December 22, 2004
THE SECULARISTS' TIME OF ILLUSIONS:
Goodbye to All That? (TONY JUDT, January 3, 2005, The Nation)
"Anti-Semitism" today is a genuine problem. It is also an illusory problem. The distinction between the two is one of those contemporary issues that most divide Europe from the United States. The overwhelming majority of Europeans abhors recent attacks on Jews and Jewish institutions and takes them very seriously. But it is generally recognized in Europe that these attacks are the product of local circumstances and are closely tied to contemporary political developments in Europe and elsewhere. Thus the increase in anti-Jewish incidents in France or Belgium is correctly attributed to young people, frequently of Muslim or Arab background, the children or grandchildren of immigrants. This is a new and disconcerting social challenge and it is far from clear how it should be addressed, beyond the provision of increased police protection. But it is not, as they say, "your grandfather's anti-Semitism."As seen from the United States, however, Europe--especially "old," or Western, Europe--is in the grip of recidivism: reverting to type, as it were. Last February Rockwell Schnabel (the US ambassador to the European Union) spoke of anti-Semitism in Europe "getting to a point where it is as bad as it was in the 30s." In May 2002 George Will wrote in the Washington Post that anti-Semitism among Europeans "has become the second--and final?--phase of the struggle for a 'final solution to the Jewish Question.'" These are not isolated, hysterical instances: Among American elites as well as in the population at large, it is widely assumed that Europe, having learned nothing from its past, is once again awash in the old anti-Semitism.

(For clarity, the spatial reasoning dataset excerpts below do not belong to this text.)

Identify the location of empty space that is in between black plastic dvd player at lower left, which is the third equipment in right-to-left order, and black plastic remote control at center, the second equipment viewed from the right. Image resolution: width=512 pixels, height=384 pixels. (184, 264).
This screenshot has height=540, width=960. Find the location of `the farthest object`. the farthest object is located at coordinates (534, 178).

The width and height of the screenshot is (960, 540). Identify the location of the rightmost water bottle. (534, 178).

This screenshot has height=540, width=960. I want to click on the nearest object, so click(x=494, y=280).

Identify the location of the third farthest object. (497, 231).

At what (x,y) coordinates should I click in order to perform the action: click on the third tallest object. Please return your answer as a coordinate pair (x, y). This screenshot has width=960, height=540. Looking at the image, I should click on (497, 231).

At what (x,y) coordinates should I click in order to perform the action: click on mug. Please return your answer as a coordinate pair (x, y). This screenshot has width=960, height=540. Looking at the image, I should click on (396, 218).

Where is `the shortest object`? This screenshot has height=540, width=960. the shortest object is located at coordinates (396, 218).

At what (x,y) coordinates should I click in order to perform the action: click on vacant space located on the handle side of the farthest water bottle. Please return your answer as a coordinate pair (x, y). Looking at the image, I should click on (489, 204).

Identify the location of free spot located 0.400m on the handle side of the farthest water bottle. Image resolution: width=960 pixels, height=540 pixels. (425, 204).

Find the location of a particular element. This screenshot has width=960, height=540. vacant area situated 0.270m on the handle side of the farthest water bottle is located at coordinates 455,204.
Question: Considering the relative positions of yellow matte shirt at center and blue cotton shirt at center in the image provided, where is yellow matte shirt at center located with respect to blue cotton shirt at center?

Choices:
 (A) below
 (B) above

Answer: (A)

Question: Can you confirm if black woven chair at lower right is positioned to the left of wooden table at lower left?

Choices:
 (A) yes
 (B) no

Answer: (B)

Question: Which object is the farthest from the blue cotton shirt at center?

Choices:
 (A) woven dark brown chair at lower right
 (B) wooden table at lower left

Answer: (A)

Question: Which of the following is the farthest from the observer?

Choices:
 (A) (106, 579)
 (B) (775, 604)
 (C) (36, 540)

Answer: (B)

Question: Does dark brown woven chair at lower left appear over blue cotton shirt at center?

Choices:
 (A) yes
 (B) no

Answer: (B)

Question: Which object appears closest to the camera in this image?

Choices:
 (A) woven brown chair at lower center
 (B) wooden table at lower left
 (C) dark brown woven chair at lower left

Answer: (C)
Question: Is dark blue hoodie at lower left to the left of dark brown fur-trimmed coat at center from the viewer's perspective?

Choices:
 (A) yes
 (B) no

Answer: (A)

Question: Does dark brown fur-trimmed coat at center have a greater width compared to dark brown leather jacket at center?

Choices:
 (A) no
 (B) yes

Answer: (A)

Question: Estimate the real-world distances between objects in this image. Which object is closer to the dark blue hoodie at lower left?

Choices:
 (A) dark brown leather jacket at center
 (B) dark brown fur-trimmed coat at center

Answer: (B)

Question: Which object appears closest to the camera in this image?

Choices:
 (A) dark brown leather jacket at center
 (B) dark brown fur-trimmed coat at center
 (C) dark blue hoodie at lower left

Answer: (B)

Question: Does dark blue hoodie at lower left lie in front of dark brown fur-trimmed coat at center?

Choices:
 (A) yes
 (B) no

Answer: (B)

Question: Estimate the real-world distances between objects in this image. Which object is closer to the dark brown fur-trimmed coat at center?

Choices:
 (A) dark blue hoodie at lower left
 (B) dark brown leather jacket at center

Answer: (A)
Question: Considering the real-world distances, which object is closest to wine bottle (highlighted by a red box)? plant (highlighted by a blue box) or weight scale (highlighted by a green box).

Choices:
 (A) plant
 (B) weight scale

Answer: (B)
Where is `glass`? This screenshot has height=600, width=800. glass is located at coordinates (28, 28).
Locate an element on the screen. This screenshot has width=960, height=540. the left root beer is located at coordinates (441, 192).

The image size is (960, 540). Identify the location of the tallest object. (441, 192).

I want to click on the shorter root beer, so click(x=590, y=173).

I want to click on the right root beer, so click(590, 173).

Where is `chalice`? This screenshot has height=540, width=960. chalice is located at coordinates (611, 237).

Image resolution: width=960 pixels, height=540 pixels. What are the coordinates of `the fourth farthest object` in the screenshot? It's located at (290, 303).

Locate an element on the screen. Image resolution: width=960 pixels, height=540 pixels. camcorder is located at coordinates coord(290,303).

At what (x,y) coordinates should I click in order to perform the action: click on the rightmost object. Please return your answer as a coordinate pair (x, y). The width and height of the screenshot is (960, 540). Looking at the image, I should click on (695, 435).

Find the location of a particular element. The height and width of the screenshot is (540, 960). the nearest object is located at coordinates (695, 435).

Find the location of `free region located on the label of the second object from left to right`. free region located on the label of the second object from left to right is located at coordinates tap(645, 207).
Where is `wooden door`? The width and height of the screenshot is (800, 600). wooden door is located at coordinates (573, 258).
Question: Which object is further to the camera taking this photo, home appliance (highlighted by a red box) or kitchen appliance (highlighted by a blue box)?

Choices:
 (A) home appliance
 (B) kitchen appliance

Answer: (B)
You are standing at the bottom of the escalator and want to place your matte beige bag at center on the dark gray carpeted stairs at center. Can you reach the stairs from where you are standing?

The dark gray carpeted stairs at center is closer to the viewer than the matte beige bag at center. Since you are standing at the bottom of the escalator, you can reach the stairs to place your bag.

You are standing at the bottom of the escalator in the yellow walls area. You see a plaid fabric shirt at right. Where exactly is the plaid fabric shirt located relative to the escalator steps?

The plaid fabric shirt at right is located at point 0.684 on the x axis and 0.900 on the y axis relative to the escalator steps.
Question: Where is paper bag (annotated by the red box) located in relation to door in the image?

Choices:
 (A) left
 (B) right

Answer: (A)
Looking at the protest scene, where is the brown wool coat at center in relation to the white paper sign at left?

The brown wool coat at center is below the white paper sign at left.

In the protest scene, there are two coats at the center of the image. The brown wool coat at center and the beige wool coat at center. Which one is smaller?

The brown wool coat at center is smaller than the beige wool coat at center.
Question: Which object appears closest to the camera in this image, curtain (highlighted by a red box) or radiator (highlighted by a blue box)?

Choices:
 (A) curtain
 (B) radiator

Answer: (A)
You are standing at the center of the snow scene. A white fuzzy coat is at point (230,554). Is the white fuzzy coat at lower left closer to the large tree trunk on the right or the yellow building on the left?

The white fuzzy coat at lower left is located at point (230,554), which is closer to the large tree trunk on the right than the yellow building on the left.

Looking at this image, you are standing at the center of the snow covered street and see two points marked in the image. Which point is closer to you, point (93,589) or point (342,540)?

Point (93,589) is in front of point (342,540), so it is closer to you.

The American view clearly reflects an exaggerated anxiety. The problem of anti-Semitism in Europe today is real, but it needs to be kept in proportion. [...]
It is increasingly clear to observers in France, for example, that assaults on Jews in working-class suburbs of big cities are typically driven by frustration and anger at the government of Israel.
Setting aside, for now, the implication that "they asked for it," Mr. Judt is right that if you place Europe's hatred of Jews into a wider perspective you'd have to incorporate its rising Islamophobia, as witness the French scarf ban and the recent violence in Holland, and its equally virulent Christophobia. Anti-Semitism is a symptom, not the disease.
MORE:
-Evangelicals See Snags as French Stress Secularism (Tom Heneghan, 12/20/04, Reuters)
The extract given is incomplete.